- [What is expected] Copy the listing word for word, from the line that contains "hledger register checking" through the line that contains "<p>The MINISTER OF", including both of those lines.
= = = =
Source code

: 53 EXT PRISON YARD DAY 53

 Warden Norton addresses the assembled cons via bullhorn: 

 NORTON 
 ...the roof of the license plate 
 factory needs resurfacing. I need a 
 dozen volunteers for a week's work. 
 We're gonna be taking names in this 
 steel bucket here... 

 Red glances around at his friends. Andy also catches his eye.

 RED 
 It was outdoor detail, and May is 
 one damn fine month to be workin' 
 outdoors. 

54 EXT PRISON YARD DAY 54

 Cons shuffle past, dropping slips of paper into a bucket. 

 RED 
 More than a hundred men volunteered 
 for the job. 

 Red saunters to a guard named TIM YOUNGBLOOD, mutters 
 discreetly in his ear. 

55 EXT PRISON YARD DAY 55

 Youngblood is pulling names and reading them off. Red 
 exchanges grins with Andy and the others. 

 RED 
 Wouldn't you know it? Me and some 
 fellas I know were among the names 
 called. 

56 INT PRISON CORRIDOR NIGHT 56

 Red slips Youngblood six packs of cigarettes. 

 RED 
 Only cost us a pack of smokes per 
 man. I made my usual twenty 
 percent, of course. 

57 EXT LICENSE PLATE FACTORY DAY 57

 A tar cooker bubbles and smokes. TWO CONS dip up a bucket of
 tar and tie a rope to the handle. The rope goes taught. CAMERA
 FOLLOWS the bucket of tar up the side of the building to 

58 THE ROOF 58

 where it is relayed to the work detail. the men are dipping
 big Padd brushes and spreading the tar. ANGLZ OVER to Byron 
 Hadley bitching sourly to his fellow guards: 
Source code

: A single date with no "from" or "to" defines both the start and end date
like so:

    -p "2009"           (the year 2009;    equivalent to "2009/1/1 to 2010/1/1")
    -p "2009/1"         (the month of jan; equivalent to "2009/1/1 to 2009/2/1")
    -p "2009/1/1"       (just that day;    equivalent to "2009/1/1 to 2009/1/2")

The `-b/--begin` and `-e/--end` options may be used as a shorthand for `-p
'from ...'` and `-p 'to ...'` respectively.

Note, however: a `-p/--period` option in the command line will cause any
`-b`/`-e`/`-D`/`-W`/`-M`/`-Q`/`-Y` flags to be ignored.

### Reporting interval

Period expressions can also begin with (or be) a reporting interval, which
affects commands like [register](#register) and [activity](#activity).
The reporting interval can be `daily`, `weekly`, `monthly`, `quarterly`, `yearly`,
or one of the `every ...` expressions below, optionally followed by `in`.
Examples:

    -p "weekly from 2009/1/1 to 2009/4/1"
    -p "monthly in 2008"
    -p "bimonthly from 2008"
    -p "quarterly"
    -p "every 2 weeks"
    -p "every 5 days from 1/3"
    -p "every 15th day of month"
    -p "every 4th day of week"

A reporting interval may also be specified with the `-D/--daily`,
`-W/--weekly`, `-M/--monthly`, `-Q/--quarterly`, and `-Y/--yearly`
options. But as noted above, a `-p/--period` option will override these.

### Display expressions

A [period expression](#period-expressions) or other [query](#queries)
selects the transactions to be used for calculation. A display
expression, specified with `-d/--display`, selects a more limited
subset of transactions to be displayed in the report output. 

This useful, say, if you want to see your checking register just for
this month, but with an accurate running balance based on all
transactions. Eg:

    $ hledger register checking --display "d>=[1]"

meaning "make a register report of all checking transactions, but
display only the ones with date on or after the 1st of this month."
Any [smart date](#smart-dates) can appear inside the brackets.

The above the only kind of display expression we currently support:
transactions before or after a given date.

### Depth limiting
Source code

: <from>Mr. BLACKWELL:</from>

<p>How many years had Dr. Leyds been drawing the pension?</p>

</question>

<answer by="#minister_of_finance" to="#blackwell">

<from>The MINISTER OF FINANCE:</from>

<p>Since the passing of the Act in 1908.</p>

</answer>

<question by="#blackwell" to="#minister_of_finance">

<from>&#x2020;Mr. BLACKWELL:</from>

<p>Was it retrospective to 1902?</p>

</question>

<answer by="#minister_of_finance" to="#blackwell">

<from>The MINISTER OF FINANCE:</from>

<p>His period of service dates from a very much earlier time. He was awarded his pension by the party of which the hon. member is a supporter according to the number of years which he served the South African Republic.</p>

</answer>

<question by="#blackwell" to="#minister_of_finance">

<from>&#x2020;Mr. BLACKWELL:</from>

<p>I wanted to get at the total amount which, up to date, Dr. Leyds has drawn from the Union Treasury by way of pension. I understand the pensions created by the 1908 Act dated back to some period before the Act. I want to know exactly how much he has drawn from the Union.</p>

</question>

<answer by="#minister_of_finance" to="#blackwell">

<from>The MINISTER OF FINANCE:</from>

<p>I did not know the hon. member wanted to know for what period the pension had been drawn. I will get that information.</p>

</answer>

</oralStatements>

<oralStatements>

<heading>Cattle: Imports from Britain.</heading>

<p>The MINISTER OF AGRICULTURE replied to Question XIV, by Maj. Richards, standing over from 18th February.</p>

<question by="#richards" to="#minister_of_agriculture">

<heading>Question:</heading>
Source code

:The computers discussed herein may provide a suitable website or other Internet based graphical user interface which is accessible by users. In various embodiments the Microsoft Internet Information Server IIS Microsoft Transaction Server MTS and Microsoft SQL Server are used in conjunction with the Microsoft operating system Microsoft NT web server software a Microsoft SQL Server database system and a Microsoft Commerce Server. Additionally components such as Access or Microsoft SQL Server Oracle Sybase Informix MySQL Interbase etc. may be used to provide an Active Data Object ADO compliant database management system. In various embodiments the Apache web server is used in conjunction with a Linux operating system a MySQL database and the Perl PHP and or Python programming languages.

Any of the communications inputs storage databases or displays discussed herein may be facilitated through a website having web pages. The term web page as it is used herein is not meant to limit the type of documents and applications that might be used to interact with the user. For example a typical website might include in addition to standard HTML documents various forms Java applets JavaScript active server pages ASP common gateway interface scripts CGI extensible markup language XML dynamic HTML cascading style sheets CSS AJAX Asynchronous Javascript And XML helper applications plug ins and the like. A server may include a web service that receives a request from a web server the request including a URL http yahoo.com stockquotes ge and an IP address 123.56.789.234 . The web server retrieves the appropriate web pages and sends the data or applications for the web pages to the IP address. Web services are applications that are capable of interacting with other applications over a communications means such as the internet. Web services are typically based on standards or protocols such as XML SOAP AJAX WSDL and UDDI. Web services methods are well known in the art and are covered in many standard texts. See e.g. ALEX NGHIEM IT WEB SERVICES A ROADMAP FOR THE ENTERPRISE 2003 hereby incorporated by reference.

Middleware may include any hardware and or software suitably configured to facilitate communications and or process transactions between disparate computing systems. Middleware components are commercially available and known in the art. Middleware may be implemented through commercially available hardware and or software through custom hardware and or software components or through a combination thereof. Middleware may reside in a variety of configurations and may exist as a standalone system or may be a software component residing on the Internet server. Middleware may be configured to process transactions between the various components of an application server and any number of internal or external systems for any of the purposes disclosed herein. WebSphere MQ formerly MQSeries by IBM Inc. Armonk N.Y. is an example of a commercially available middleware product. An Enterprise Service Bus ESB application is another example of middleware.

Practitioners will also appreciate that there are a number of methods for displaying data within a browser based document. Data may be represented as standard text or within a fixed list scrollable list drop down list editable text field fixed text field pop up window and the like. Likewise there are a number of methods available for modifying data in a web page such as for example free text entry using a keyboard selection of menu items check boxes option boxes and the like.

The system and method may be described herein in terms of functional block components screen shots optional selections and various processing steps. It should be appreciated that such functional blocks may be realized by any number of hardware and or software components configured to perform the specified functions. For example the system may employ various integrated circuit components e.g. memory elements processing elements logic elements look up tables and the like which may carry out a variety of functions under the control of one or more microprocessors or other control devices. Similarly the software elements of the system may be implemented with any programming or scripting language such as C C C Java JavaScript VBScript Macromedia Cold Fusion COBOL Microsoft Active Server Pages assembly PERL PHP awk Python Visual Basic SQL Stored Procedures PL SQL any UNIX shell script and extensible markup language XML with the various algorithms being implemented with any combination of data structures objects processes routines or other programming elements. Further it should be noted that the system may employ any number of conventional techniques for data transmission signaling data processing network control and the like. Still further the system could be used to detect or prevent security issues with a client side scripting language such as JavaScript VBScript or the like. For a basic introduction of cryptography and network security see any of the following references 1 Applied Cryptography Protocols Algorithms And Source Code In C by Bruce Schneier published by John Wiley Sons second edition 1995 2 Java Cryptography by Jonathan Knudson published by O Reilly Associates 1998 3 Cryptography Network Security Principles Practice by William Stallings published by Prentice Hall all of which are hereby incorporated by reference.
= = = =
- [The answer]
    $ hledger register checking --display "d>=[1]"

meaning "make a register report of all checking transactions, but
display only the ones with date on or after the 1st of this month."
Any [smart date](#smart-dates) can appear inside the brackets.

The above the only kind of display expression we currently support:
transactions before or after a given date.

### Depth limiting
Source code

: <from>Mr. BLACKWELL:</from>

<p>How many years had Dr. Leyds been drawing the pension?</p>

</question>

<answer by="#minister_of_finance" to="#blackwell">

<from>The MINISTER OF FINANCE:</from>

<p>Since the passing of the Act in 1908.</p>

</answer>

<question by="#blackwell" to="#minister_of_finance">

<from>&#x2020;Mr. BLACKWELL:</from>

<p>Was it retrospective to 1902?</p>

</question>

<answer by="#minister_of_finance" to="#blackwell">

<from>The MINISTER OF FINANCE:</from>

<p>His period of service dates from a very much earlier time. He was awarded his pension by the party of which the hon. member is a supporter according to the number of years which he served the South African Republic.</p>

</answer>

<question by="#blackwell" to="#minister_of_finance">

<from>&#x2020;Mr. BLACKWELL:</from>

<p>I wanted to get at the total amount which, up to date, Dr. Leyds has drawn from the Union Treasury by way of pension. I understand the pensions created by the 1908 Act dated back to some period before the Act. I want to know exactly how much he has drawn from the Union.</p>

</question>

<answer by="#minister_of_finance" to="#blackwell">

<from>The MINISTER OF FINANCE:</from>

<p>I did not know the hon. member wanted to know for what period the pension had been drawn. I will get that information.</p>

</answer>

</oralStatements>

<oralStatements>

<heading>Cattle: Imports from Britain.</heading>

<p>The MINISTER OF AGRICULTURE replied to Question XIV, by Maj. Richards, standing over from 18th February.</p>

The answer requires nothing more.